Hoss's reaction was fierce and immediate. "We can't do that."
"I know."
"I won't do that. When we leave, Adam is coming with us. I don't care if I have to break down the bars of that jail myself."
"What if he won't go? He's seems pretty set on remaining where he is."
"I don't care what he's set on doin'. He's not staying here, and he sure ain't gonna be hanged. I will fight every one of them old men and anyone else I have to. Nobody's gonna kill my older brother for something he didn't do. If the folks in this town are gonna try to kill my brothers, then they're going to have to try to kill me, too."
Smiling weakly at Hoss's determination, Ben ignored what they had both carefully left unsaid. There would be no easy or quick exit from the town. There was more than eighty miles of narrow and cavernous road keeping them here. It had claimed the lives of numerous Ponderosa stock, forcing Hoss and Ben to traverse around their bodies during their own perilous trek. That road—if one could even call it that—had taken the lives of so many. Ben had no intention of giving it another.
It was an impossible situation. A heart wrenching thing to examine and consider. Removing Joe from the town in his delicate condition would kill him, but if Adam remained here he would surely die. They could break Adam out of jail, but then what? One of them would be forced to leave with him while the other stayed behind with Joe. The only thing worse than thinking about leaving this town was being forced to stay in it under such circumstances. There was no predicting what the town elders would decree be done to those who remained.
"There's something else that I still can't figure," Hoss said, his blue eyes uneasy.

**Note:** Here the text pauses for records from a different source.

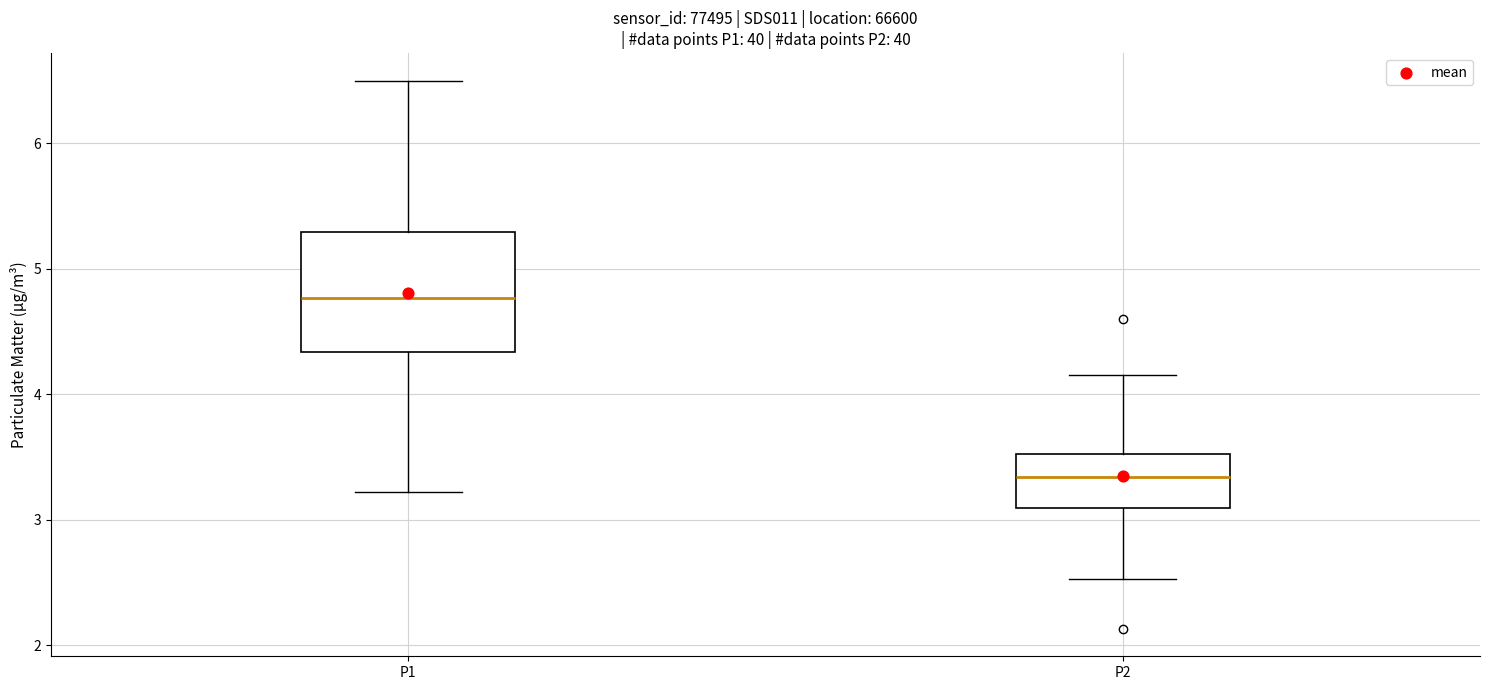

Where does the upper whisker of the box for P1 end on the y-axis? The values are not printed on the chart, so give them approximately, as read against the axis.

6.5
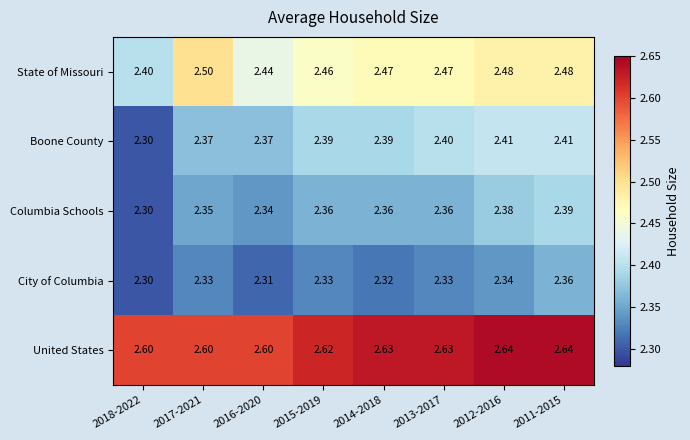

Which series changed the most between 2018-2022 and 2011-2015?

Boone County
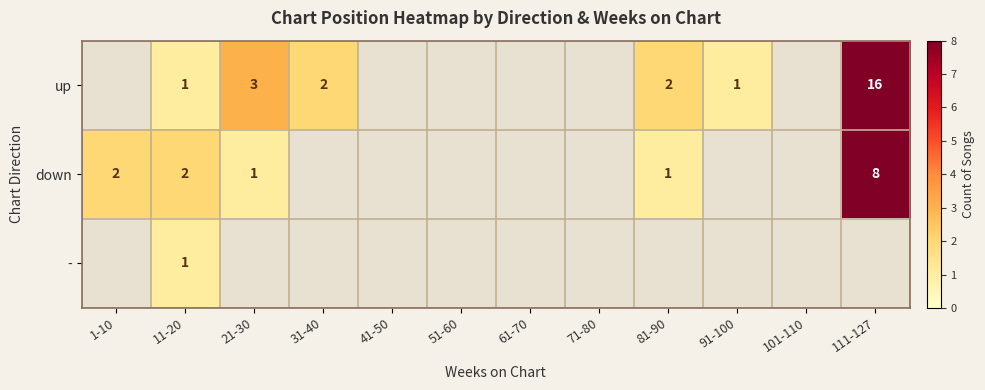

Is it true that up equals 4 at 21-30?

False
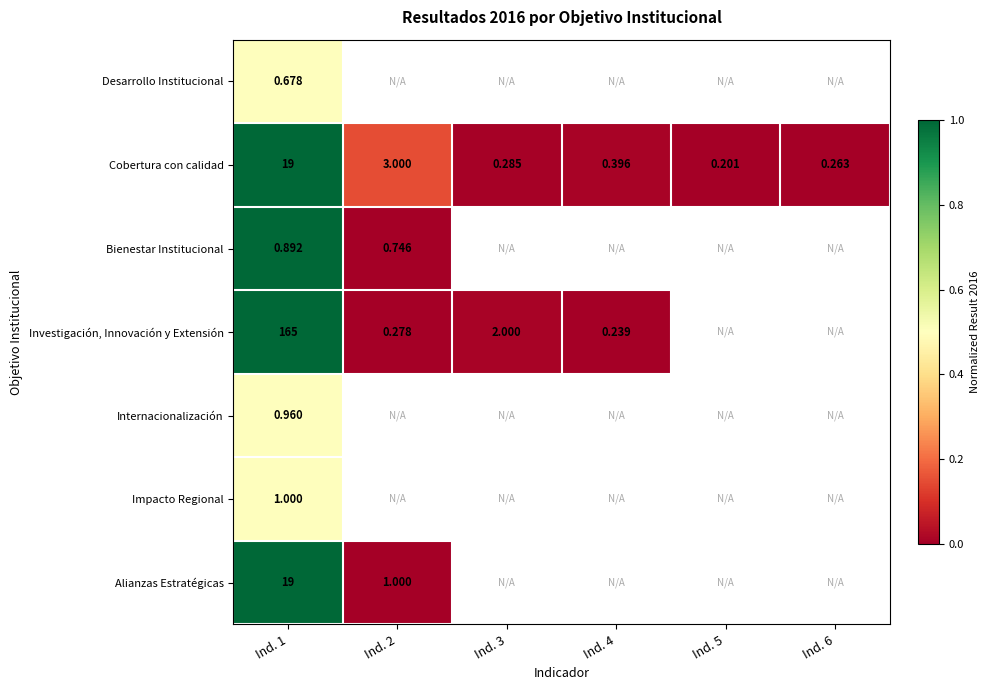

What is the difference between the maximum and minimum values in the Alianzas Estratégicas series?

1.0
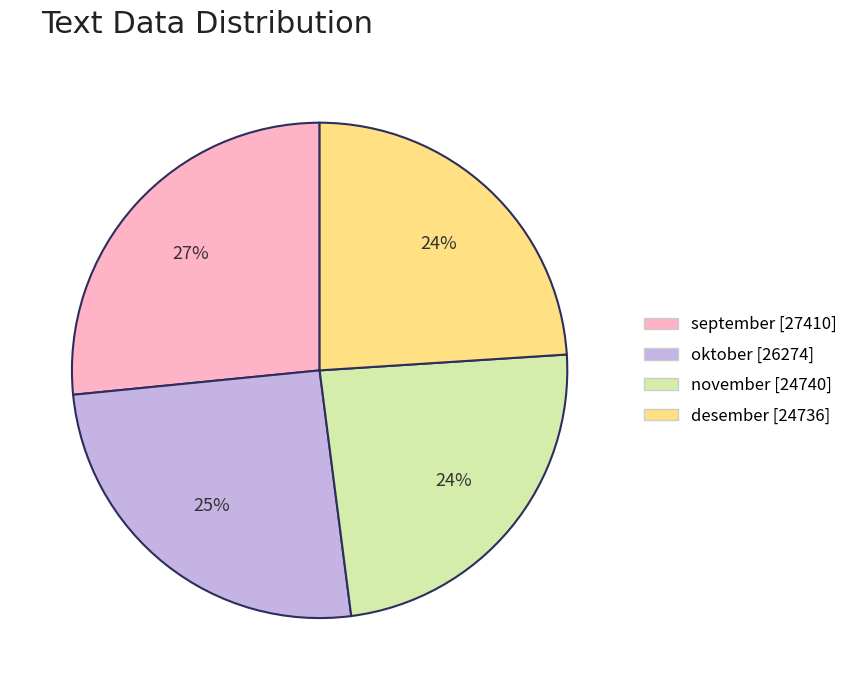

What is the largest slice in the pie chart?

september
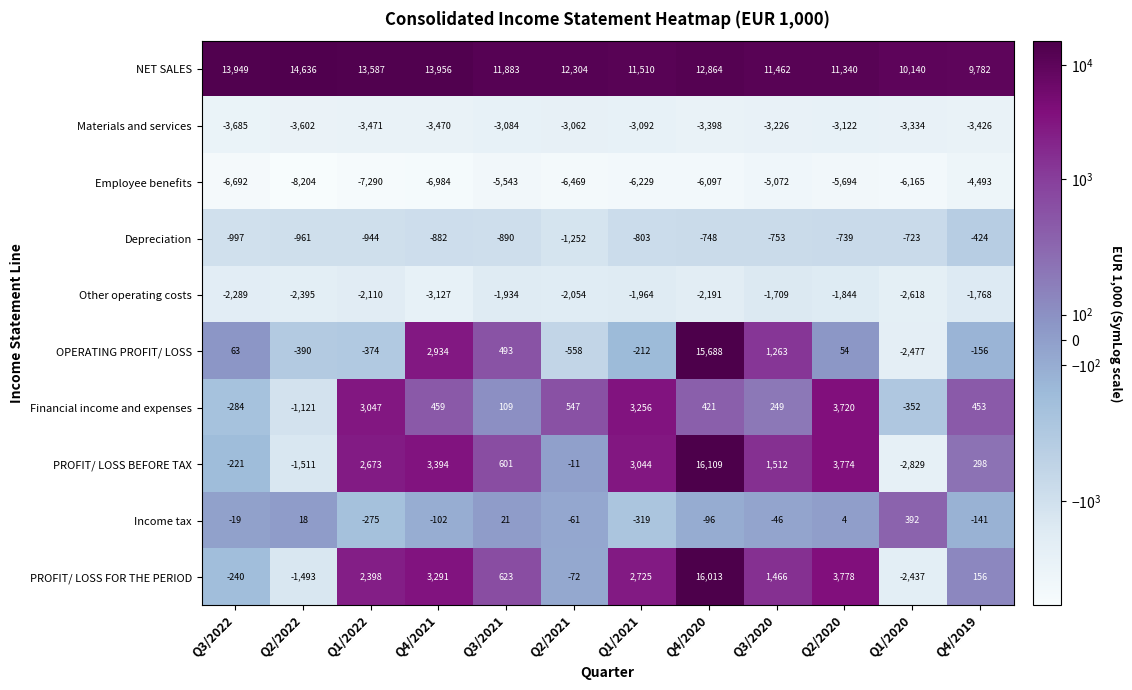

Which category has the highest value across all series?

Q4/2020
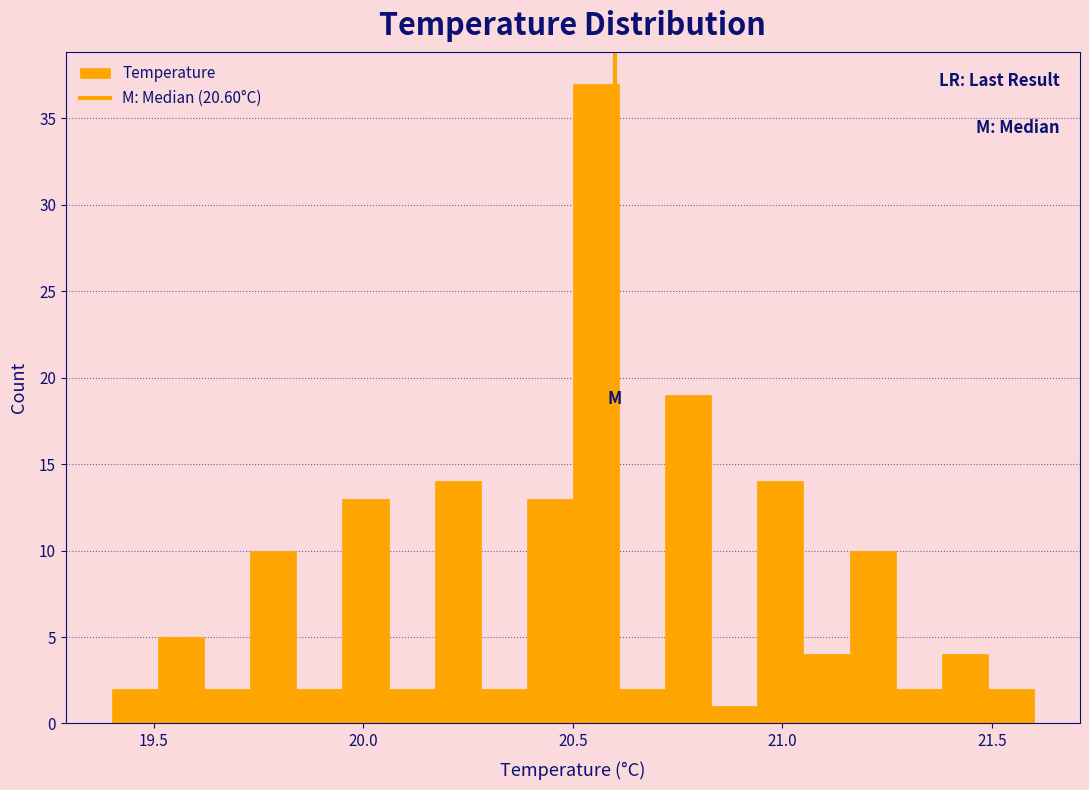

Read against the x-axis, roughly where is the centre of the tallest bar?

20.55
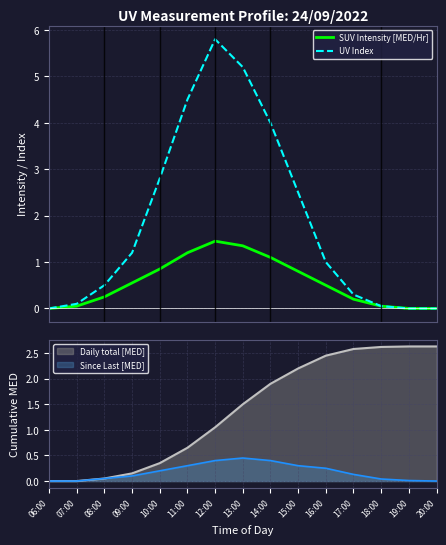

What is the sum of all UV Index values?

27.9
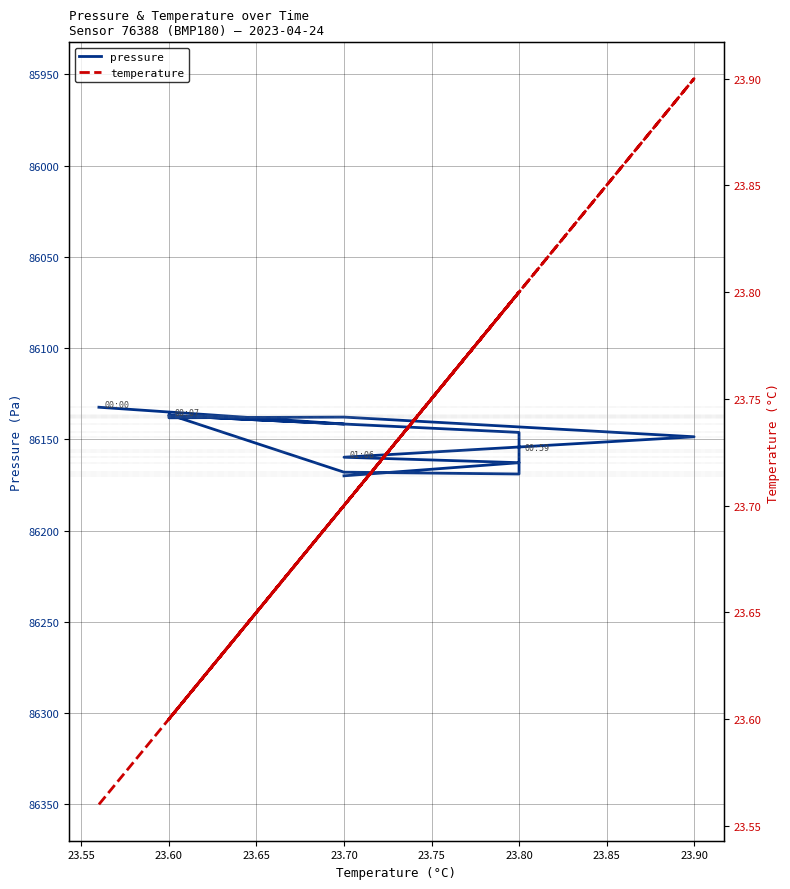

How many interior local valleys does the temperature series have?

2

"What's that?" Ben asked, grateful for the distraction.
"In a town this isolated, derelict, and empty, with no general store or bank or even a bonafide lawman to speak of, how did they send us the telegraph to request stock? Montana territory is a lot closer than Nevada; they got ranches and they got cattle, and so does the land further south in this territory as a matter of fact. Why didn't these folks ask them for beef stock? Why did they ask us? How did they know who we were in the first place?"
The questions were startling and stomach turning, awakening inside of Ben's heart a flicker of dread. He did not know how to answer any of them. But he knew Joe could not leave the town. He knew Adam could not remain in it. And he knew it seemed downright impossible to save them both.